# Music downloads and p2p



## Guest (Jul 18, 2009)

What are your thoughts on music downloads ?? Also Torrents, for or against. And is it time for the Artist and/or the recording houses to change the way they market?


----------



## andruini (Apr 14, 2009)

I dare not touch on this topic because it gets me too worked up about the general state of the music industry and the greedy ******** the people who run it really are.. 
But I'm all for downloading, that's for sure..


----------



## periodinstrumentfan (Sep 11, 2008)

andruini said:


> I dare not touch on this topic because it gets me too worked up about the general state of the music industry and the greedy ******** the people who run it really are..
> But I'm all for downloading, that's for sure..


i once had a debate with a friend. Her stand was that piracy is essential. After a year or two i was converted. I believe her. It is !

Her point : we don't have to buy pirated stuff, but it has to exist for balance/to counterbalance things. Now this may not apply to the US and other places where (anti-piracy) laws are strictly enforced but to illustrate further back in 2003 Regular DVD prices fall between 750 Philippine Peso to 999 PHP. Now by-cause, and thanks to piracy everything's dropped to 299 PHP. If this is possible then it proves that some people really are greedy.

I don't download primarily because i find the quality poor. I prefer the surround sound of SACD or DVD Audio. There's always something lost when a cd is ripped. And legally down loadable mp3s are not surround sound - well not yet.

There's a site called magnatune.com and they claim not to be "evil." I believe the owner is the husband of an indie artist. The wife barely earned anything from royalties etc. and when her music no longer sold, she was trapped with the recording company who had her music bound by contract for 7 years or so. The site offers both downloads and CDs and proudly claims that it shares 50/50 of the profit with the artists (for every track / CD sold). Sounds great to me... Now, of course, i'm not affiliated with them but i just find their ideas and practices unique and honest.


----------



## Guest (Jul 18, 2009)

I understand that some purchased d/l are now in FLAC format. I agree that some thing is always lost during ripping but you can get pretty close to the original and on my system I can't pick the difference.


----------



## andruini (Apr 14, 2009)

__Extracted data__
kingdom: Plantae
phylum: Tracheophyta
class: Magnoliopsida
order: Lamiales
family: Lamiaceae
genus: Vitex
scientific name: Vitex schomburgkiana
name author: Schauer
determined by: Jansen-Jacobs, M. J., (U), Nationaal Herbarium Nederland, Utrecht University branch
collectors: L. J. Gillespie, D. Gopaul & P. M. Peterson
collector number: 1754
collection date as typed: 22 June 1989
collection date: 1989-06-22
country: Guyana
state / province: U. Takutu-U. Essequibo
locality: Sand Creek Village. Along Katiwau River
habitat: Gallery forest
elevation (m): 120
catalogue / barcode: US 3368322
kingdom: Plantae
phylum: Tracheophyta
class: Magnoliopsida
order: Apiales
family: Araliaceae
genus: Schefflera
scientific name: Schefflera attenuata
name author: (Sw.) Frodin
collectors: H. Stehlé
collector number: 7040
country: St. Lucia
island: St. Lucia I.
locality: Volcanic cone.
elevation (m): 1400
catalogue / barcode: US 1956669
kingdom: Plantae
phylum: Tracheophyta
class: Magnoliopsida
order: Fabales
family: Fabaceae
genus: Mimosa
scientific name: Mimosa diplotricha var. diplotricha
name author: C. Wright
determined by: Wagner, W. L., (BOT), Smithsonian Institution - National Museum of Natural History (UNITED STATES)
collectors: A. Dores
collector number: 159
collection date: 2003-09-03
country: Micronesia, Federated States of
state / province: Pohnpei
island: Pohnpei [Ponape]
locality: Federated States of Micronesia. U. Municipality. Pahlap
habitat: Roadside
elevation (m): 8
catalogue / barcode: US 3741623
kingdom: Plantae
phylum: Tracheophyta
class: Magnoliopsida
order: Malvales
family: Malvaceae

__Requests__
**A)** In the music downloads thread, swap "FLAC" for "WAV" and write out everything from "I understand that" down to "pick the difference.".
**B)** Pick up the music downloads thread after its last line and keep it going.

__Answers below__
**A)**
I understand that some purchased d/l are now in WAV format. I agree that some thing is always lost during ripping but you can get pretty close to the original and on my system I can't pick the difference.

**B)**
Only super humans can really tell the difference between a good 320 rip and a FLAC, imo, I know I can't..


----------



## cburkins (Jul 4, 2009)

Well, I live an hour away from any city, and 4 hours away from any large city (except Montreal, which I now need a passport to visit, and mine's expired). Basically, the kind of music I like and am looking for would be unavailable in CD form: I already own copies I like of most of the standard repertoire, and indie pop and jazz are tougher to find in your local mall chain stores.

So I download 4 - 8 albums worth / month. All legal and paid for (leaving ethical considerations aside, I don't want to get sued.) I can definitely tell the difference in sound between some of the downloads I get (emusic's tend to be lower bitrate) and a good CD on a good sound system, but the vast majority of the listening I do is on a mediocre sounds system, so it works for me.

I'm also a big fan of lala.com, which isn't downloading per se. An album there is generally $0.80 for the "web version". You don't get to download mp3's but I work at a desk where music is encouraged by management. I'm also a subscriber to Naxos radio. I find this to be pretty good - it fills a need for different music without radio announcers, though I wish it weren't effectively a Windows only service.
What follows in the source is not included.